------ INPUT DATA
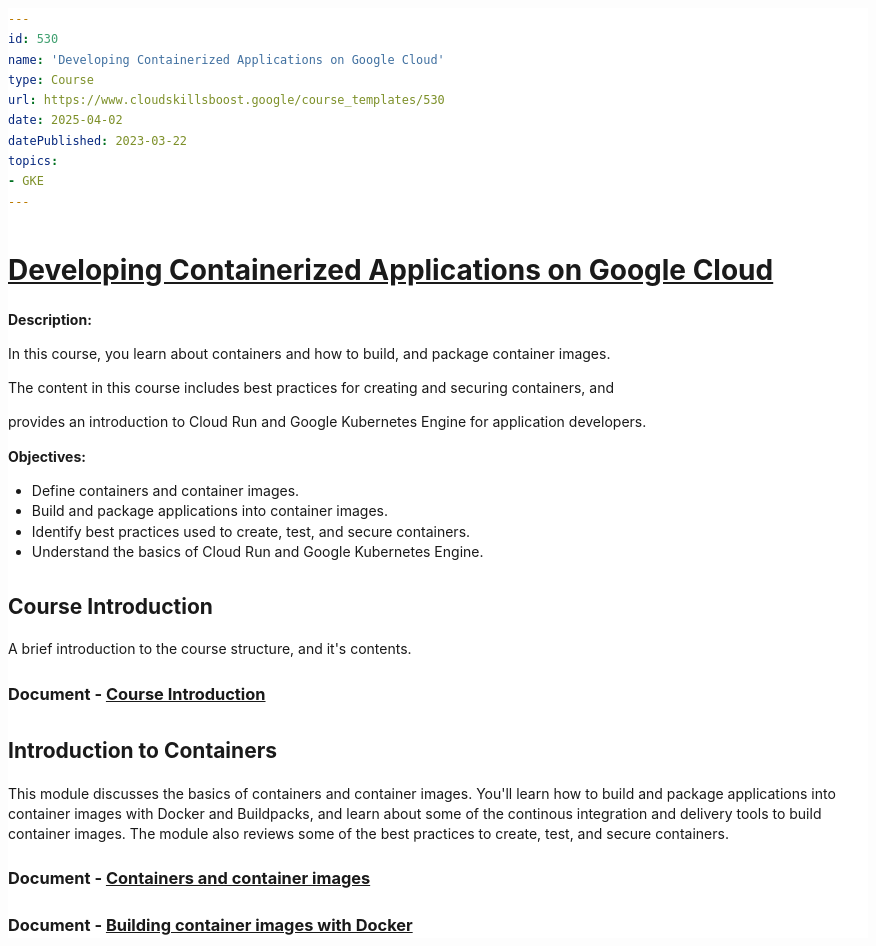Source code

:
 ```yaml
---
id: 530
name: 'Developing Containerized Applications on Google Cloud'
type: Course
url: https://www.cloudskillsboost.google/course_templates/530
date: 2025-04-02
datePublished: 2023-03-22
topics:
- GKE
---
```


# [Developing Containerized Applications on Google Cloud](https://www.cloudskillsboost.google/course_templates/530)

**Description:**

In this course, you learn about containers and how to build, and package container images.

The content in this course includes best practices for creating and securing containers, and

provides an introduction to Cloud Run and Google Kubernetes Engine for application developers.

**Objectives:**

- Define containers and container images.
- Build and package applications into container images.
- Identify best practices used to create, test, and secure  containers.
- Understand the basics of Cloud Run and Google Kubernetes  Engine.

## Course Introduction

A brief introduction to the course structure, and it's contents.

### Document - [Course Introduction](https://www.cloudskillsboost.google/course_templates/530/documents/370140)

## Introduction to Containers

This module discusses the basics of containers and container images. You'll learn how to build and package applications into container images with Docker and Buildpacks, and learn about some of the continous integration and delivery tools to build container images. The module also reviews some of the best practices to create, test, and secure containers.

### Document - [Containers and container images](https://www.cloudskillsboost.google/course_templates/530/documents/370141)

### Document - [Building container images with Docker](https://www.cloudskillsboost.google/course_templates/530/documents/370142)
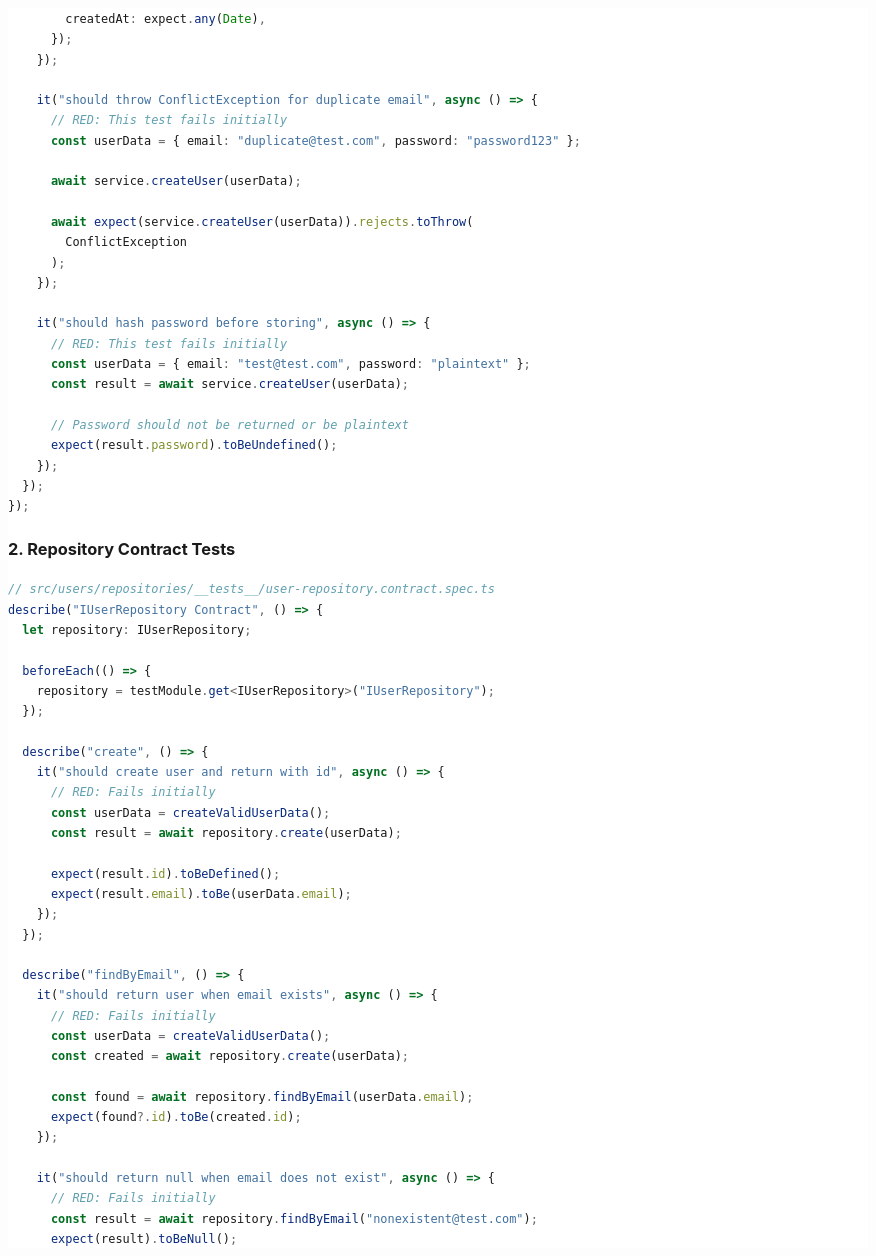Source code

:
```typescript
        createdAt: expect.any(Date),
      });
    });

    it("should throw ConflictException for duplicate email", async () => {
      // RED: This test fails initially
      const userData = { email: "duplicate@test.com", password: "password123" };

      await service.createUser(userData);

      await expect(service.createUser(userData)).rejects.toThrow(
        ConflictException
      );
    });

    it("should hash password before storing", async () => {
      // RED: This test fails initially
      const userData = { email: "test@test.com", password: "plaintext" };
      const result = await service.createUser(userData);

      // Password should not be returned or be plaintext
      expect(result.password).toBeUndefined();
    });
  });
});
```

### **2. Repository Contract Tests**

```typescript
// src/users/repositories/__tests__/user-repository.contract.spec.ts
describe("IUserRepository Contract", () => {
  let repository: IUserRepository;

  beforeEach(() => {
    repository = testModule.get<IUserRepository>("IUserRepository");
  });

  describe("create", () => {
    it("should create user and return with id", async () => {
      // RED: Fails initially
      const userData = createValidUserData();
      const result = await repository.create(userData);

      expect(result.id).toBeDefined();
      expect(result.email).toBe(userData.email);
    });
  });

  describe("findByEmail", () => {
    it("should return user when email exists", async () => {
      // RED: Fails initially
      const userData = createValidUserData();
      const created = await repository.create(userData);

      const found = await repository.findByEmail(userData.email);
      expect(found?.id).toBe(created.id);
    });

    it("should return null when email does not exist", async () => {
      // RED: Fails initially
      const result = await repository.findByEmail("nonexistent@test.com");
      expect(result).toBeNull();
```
------------
ABOUT THIS TASK:
In the data above, tally the lines holding "found" and answer with the figure only.

TASK ANSWER:
2